#### [TEXTO DE LEITURA]

# # # # # # #

Prefeitura descumpre decisão judicial e não oferece moradias populares para famílias de ocupação
Ordem da Justiça determina ainda que a gestão do município não pode realizar despejos coletivos, sob pena de multa de R$ 100 mil por ato de descumprimento
Eduardo Marques
A Prefeitura de Aparecida de Goiânia descumpre decisão da Justiça e não oferece casas populares para famílias da Ocupação Beira-Mar, no Setor Independência Mansões. No dia 6 de outubro a Juíza de Direito Vanessa Estrela Gertrudes, da Comarca de Aparecida, determinou que o poder público municipal realoque as 56 famílias removidas do espaço para abrigos com condições dignas de moradia em no prazo máximo de 30 dias. A comunidade foi despejada sem mandado judicial de uma área da Serra das Areias, no dia 27 de setembro deste ano.

# # # # # # #

#### [SEU OBJETIVO]
Transcreva do texto de leitura, sem nenhuma alteração, tudo desde "Prefeitura descumpre decisão" até "setembro deste ano.". Os registros não têm papel algum nesta etapa.

#### [EXTRATO DE DADOS]
# # # # # # #

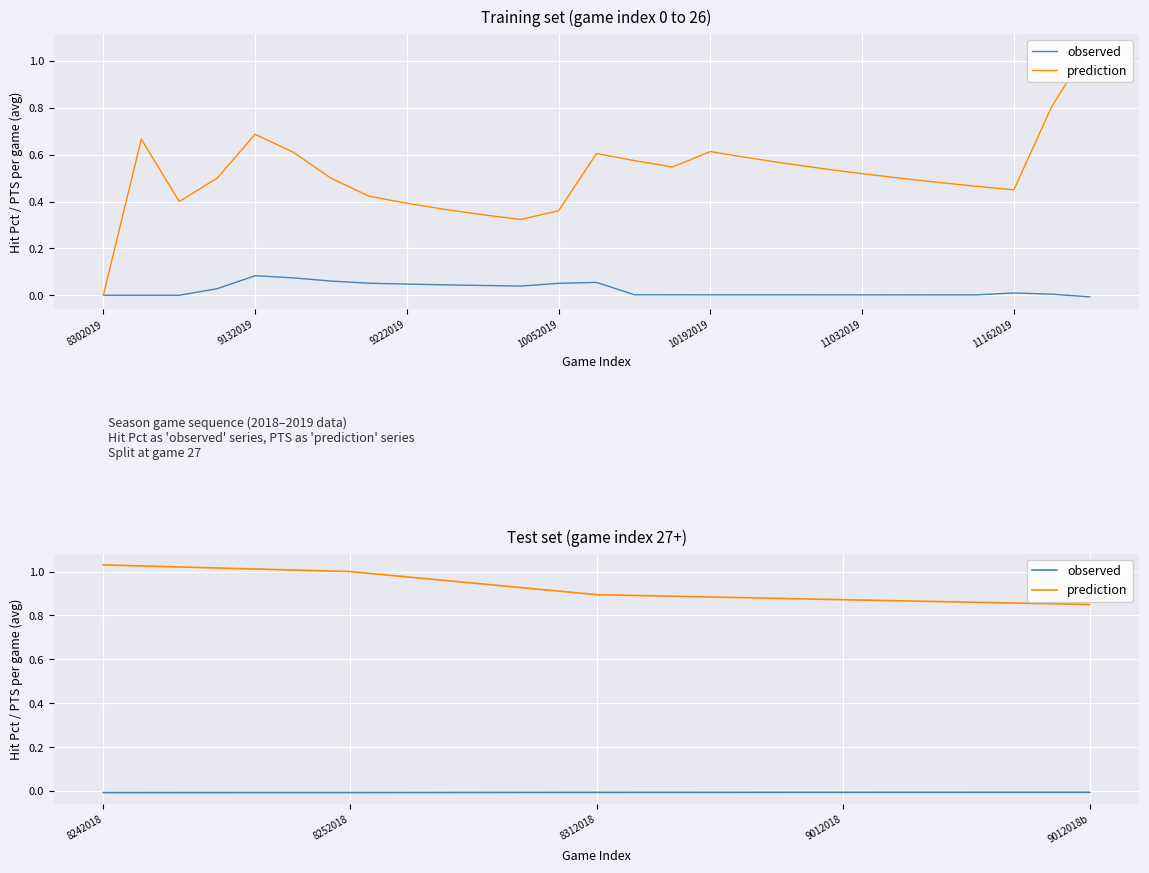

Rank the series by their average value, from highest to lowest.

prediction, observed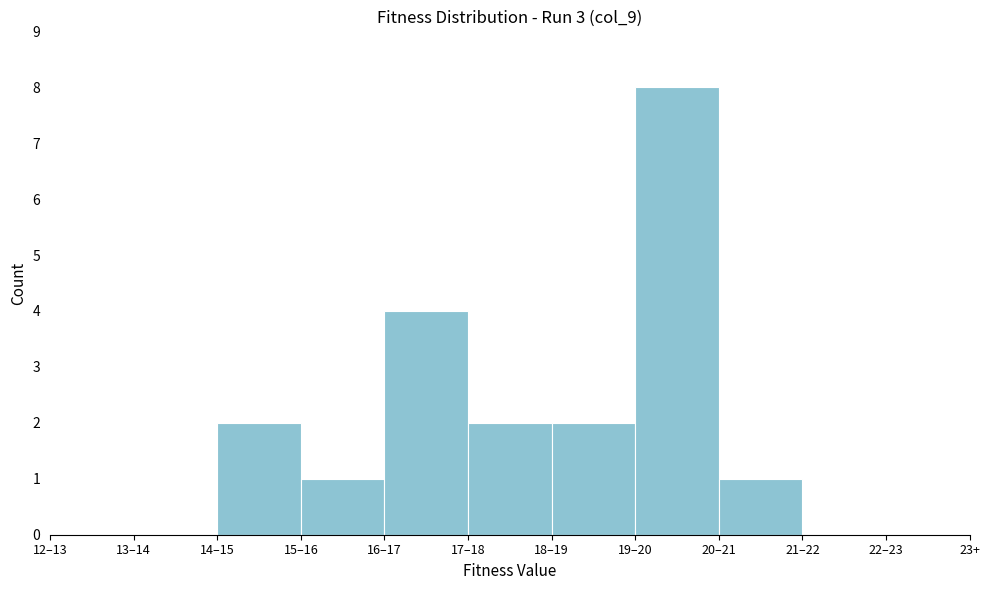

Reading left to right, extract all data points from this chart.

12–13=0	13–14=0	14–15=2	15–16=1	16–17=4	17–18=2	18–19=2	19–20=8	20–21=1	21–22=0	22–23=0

# # # # # # #

#### [RESPOSTA DA TAREFA]
Prefeitura descumpre decisão judicial e não oferece moradias populares para famílias de ocupação
Ordem da Justiça determina ainda que a gestão do município não pode realizar despejos coletivos, sob pena de multa de R$ 100 mil por ato de descumprimento
Eduardo Marques
A Prefeitura de Aparecida de Goiânia descumpre decisão da Justiça e não oferece casas populares para famílias da Ocupação Beira-Mar, no Setor Independência Mansões. No dia 6 de outubro a Juíza de Direito Vanessa Estrela Gertrudes, da Comarca de Aparecida, determinou que o poder público municipal realoque as 56 famílias removidas do espaço para abrigos com condições dignas de moradia em no prazo máximo de 30 dias. A comunidade foi despejada sem mandado judicial de uma área da Serra das Areias, no dia 27 de setembro deste ano.